Default generation settings (`generation_config.json`): `temperature=0.8`, `top_p=0.95`, `top_k=50`,
`repetition_penalty=1.1`, `max_new_tokens=512` — so a bare `model.generate(**inputs)` already samples.

---

## Training

### Pretraining

| Property    | Value |
|-------------|-------|
| Framework   | [sungpt](https://github.com/revana/sungpt) (custom, Llama-style) |
| Hardware    | 1x H200 80 GB |
| Precision   | bfloat16, gradient checkpointing, `torch.compile` |
| Optimizer   | AdamW, lr 2e-4, beta=(0.9, 0.95), cosine decay |
| Batch size  | 64 sequences x 4096 tokens = ~262K tokens/step |
| Throughput  | ~48K tokens/sec at plateau |

**Pretraining data mix (~1.2B tokens):**

| Dataset | Samples | Notes |
|---------|---------|-------|
| [HuggingFaceFW/fineweb](https://huggingface.co/datasets/HuggingFaceFW/fineweb) | 200,000 | English web |
| [codeparrot/github-code](https://huggingface.co/datasets/codeparrot/github-code) | 400,000 | Code |
| [HuggingFaceFW/fineweb-edu](https://huggingface.co/datasets/HuggingFaceFW/fineweb-edu) | 200,000 | Educational web |
| [meta-math/MetaMathQA](https://huggingface.co/datasets/meta-math/MetaMathQA) | 395,000 | Math reasoning |

Data was pre-tokenized into memmap shards before training for maximum GPU throughput.

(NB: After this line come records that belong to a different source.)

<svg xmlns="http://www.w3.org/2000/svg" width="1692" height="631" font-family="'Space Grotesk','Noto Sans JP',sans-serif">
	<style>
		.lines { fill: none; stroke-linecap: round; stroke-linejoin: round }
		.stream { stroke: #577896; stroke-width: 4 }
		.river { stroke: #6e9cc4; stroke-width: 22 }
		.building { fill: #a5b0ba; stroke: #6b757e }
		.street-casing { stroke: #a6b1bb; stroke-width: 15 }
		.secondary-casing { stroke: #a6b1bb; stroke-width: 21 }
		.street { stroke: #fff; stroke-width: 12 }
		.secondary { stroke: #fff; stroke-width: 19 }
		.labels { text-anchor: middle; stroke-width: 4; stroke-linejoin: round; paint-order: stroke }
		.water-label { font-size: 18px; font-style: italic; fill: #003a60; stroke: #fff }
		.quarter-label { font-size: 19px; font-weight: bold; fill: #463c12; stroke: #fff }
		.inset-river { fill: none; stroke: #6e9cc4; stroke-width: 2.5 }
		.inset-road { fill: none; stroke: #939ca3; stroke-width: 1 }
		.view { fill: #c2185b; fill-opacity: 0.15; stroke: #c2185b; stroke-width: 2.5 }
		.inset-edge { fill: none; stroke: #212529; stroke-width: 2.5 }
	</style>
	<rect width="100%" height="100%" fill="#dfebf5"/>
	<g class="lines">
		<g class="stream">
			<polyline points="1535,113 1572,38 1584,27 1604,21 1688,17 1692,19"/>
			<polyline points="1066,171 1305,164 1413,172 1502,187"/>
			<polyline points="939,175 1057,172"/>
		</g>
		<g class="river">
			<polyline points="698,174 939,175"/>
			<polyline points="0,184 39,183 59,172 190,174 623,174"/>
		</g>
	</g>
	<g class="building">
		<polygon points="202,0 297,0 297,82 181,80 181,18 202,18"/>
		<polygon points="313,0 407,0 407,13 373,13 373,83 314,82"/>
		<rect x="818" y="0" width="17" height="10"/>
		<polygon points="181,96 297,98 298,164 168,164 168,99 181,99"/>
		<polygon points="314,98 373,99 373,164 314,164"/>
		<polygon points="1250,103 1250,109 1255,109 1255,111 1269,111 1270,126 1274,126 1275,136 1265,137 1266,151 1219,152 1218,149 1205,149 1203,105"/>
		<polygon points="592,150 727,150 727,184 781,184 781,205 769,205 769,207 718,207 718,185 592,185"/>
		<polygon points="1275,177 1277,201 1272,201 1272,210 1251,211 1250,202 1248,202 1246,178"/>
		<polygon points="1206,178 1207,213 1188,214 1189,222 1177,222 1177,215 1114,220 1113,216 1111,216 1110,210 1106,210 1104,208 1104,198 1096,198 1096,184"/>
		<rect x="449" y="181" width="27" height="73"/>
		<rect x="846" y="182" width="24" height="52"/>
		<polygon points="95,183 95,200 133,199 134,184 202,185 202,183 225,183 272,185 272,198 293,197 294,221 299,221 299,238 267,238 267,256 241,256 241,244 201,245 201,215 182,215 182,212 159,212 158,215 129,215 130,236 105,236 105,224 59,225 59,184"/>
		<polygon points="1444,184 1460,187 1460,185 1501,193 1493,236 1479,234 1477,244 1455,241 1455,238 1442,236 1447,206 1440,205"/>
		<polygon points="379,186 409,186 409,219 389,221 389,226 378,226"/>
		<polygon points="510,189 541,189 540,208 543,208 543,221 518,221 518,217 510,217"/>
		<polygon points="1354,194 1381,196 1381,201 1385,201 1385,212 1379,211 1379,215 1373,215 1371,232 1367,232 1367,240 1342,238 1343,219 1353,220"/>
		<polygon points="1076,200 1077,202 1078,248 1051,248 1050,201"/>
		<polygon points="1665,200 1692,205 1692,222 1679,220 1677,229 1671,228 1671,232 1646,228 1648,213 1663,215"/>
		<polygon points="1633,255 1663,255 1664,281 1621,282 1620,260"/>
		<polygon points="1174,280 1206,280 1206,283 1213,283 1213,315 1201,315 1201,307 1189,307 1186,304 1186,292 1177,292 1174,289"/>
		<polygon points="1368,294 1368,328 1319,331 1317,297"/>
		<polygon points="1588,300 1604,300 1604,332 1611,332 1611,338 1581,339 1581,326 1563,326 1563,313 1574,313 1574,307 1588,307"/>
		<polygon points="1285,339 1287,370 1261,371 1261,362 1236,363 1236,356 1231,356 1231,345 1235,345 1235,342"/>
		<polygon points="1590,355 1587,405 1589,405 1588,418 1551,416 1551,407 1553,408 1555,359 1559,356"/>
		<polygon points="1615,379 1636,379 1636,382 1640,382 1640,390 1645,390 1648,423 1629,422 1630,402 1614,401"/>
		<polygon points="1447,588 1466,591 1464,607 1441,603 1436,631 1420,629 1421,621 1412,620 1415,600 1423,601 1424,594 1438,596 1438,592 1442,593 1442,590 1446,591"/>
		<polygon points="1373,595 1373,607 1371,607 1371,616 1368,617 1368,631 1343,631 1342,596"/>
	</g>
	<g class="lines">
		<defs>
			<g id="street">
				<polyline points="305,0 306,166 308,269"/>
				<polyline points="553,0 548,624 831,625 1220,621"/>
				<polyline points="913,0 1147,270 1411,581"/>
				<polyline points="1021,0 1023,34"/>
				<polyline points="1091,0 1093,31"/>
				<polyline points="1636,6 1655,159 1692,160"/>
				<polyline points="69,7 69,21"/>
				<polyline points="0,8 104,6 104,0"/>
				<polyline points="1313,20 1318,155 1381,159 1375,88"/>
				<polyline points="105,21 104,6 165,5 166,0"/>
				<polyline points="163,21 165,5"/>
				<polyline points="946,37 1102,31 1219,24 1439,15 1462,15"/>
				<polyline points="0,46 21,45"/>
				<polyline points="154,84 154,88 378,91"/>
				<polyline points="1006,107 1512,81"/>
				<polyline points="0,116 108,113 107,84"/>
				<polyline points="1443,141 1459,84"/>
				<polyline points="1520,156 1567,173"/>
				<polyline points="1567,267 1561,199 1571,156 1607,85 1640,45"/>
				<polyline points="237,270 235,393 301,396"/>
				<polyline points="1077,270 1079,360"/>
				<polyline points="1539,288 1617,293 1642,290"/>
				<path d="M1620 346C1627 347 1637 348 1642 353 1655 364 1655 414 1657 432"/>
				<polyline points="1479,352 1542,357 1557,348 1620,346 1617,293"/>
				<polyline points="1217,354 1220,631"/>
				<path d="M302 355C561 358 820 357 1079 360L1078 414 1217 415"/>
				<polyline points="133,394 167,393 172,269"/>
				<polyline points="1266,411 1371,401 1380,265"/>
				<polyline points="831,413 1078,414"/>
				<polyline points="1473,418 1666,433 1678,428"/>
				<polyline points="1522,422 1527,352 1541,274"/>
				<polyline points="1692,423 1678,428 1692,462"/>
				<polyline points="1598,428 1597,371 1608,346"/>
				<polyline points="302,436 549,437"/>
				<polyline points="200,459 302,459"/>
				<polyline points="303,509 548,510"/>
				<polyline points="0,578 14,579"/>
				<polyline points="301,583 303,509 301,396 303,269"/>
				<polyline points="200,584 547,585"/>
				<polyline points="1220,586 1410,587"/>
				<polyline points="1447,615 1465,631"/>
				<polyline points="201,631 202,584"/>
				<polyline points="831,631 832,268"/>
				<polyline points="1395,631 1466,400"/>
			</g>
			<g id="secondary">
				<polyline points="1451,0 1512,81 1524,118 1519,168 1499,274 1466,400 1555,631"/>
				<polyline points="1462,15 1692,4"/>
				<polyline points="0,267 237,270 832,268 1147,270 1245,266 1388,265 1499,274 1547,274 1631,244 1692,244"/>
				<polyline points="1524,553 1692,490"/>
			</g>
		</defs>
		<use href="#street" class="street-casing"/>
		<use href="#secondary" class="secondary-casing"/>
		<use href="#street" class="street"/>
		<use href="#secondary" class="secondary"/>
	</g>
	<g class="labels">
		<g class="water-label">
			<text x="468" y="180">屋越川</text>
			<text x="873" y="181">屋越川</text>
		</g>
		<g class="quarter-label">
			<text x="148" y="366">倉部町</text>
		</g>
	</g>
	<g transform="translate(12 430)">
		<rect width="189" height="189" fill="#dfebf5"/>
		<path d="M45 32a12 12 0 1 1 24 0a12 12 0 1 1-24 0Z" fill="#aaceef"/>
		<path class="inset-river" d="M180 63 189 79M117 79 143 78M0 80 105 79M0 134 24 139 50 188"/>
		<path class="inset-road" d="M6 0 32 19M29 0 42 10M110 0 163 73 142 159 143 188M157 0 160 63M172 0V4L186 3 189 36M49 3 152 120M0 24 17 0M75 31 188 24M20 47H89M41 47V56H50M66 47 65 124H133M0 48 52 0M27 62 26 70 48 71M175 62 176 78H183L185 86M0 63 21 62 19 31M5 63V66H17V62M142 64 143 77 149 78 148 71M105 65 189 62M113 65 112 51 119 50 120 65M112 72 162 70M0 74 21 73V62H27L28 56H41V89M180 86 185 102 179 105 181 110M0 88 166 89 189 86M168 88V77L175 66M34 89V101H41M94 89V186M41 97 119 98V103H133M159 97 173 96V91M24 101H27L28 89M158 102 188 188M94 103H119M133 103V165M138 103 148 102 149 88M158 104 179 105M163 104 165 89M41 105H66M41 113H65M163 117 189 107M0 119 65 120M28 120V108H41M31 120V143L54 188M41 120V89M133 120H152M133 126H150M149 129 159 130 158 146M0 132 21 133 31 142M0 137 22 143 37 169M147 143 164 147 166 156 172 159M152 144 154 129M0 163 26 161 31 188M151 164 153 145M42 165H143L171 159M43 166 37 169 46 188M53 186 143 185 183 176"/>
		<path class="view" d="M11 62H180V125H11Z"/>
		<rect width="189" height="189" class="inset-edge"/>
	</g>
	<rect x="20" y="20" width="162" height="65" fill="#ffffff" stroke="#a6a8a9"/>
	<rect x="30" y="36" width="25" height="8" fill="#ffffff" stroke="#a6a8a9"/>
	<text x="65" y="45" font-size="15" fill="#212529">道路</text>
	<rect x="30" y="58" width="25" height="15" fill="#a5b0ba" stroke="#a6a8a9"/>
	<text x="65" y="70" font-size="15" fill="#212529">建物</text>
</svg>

### Fine-tuning (SFT — 2-stage pipeline)

**Stage 1 — Chat SFT** (teaches instruction-following format):

| Property   | Value |
|------------|-------|
| Dataset    | [tatsu-lab/alpaca](https://huggingface.co/datasets/tatsu-lab/alpaca) (~52K examples) |
| Format     | Alpaca (`### Instruction / ### Response`) |
| Epochs     | 3 (~4,875 steps) |
| Batch size | 32 |
| LR         | 2e-5, cosine decay, 100 warmup steps |
| Precision  | bfloat16 |

**Stage 2 — Coding SFT** (teaches code-on-demand generation):

| Property   | Value |
|------------|-------|
| Dataset    | [theblackcat102/evol-codealpaca-v1](https://huggingface.co/datasets/theblackcat102/evol-codealpaca-v1) (~111K examples) |
| Format     | Alpaca (`### Instruction / ### Response`) |
| Epochs     | 3 (~10,406 steps) |
| Batch size | 32 |
| LR         | 1e-5, cosine decay, 100 warmup steps |
| Precision  | bfloat16 |

---

## Tokenizer

Custom BPE tokenizer (32,000 vocab) trained on Swedish + English + code text.
Special tokens: `[BOS]` (id 2), `[EOS]` (id 3), `[PAD]` (id 1).

```python
tokenizer = AutoTokenizer.from_pretrained("revana/sungpt-swe-410m")
tokens = tokenizer("Hej varlden!", return_tensors="pt")
```

---

## Limitations

- **Swedish skew** — stronger at Swedish and code than general English.
- **No RLHF / safety alignment** — outputs may be biased or inappropriate; use with care in production.
- **410M parameters** — capacity is limited; expect repetition on long contexts without `repetition_penalty`.

---

## License

Apache 2.0 — see [LICENSE](LICENSE).